DEINE AUFGABE:
Beantworte anhand des Seitenauszugs:
1. Seit welchem Jahr ging der bosniakische Sitz erstmals nicht an die SDA?
2. Wer verteidigte den kroatischen Sitz im Staatspräsidium?
3. Welche Partei vertritt weiterhin die ethnischen Serben?

SEITENAUSZUG:
════

Bosnien: Verluste für Nationalisten
Bei der Wahl zum dreiköpfigen Staatspräsidium im krisengeschüttelten Bosnien und Herzegowina geht der bosniakische Sitz zum ersten Mal seit 2010 nicht an die muslimisch-nationalistische SDA, sondern an den Sozialdemokraten Denis Bećirović. Der Reformer Željko Komšić verteidigte den kroatischen Sitz, die ethnischen Serben werden von Željka Cvijanović und damit wie bisher von der nationalistischen SNSD vertreten. Was bedeutet diese Verschiebung?

════

[Einträge der Sammlung]

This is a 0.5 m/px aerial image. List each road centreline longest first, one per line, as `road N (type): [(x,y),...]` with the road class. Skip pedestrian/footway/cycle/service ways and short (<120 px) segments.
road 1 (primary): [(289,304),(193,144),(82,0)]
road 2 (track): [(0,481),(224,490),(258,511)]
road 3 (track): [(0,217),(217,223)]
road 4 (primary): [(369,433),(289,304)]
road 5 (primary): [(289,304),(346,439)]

════

LÖSUNG FOLGT:
1. Seit 2010.
2. Željko Komšić.
3. Die SNSD.